Question: 3: A biconvex lens has radii of curvature, 20 cm each. If the refractive index of the material of the lens is 1.5 , the power of the lens is
(1) +5 \mathrm{D}
(2) Infinity
(3) +2 \mathrm{D}
(4) +20 D
Answer: Option (1)
Explanation:
For a thin lens, the focal length is given by the lens maker’s formula
\frac{1}{f} = (\mu - 1)\left(\frac{1}{R_1} - \frac{1}{R_2}\right).
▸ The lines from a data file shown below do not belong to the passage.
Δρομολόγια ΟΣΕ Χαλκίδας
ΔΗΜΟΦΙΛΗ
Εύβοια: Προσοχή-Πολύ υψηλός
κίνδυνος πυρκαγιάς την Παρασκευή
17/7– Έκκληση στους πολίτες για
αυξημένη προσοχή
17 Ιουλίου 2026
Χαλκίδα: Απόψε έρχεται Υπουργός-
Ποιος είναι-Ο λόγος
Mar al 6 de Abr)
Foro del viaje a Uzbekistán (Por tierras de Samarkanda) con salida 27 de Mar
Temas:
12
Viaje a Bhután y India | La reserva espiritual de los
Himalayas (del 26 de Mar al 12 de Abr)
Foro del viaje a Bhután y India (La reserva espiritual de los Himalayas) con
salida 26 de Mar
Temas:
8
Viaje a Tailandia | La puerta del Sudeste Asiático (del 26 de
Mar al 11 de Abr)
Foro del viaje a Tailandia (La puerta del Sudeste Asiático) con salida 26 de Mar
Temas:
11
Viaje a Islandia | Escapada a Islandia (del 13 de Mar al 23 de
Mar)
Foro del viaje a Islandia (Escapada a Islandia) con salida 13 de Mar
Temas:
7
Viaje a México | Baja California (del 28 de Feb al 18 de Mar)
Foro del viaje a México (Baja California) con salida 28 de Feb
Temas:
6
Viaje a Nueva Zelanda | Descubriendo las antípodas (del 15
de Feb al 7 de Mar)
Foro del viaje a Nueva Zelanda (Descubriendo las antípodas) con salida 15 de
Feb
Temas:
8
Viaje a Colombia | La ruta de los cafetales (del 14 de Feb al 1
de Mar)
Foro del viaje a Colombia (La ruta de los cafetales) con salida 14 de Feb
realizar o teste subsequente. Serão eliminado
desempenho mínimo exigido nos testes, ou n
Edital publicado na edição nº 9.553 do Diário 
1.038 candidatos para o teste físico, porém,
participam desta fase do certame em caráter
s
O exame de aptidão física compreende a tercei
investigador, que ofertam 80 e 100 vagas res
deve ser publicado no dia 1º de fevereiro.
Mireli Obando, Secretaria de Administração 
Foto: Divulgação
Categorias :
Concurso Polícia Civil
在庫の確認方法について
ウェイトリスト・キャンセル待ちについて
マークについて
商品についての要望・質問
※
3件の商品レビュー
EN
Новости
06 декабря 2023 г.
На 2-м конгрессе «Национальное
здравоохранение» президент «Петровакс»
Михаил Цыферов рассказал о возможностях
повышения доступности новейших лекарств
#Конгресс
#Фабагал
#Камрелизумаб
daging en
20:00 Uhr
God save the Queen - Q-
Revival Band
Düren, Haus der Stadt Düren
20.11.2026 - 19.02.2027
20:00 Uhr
For a biconvex lens, the first surface has radius R_1 = +20 \text{ cm}
and the second surface has radius R_2 = -20 \text{ cm},
according to the sign convention.
The refractive index of the lens material is \mu = 1.5.
Substituting the values,
\frac{1}{f} = (1.5 - 1)\left(\frac{1}{20} - \left(-\frac{1}{20}\right)\right).
\frac{1}{f} = 0.5 \times \frac{2}{20} = \frac{1}{20}.
Thus, the focal length of the lens is f = 20 \text{ cm} = 0.20 \text{ m}.
The power of a lens is given by P = \frac{1}{f},
where f is in metres.
P = \frac{1}{0.20} = +5 \mathrm{D}.
Hence, the power of the biconvex lens is +5 \mathrm{D}.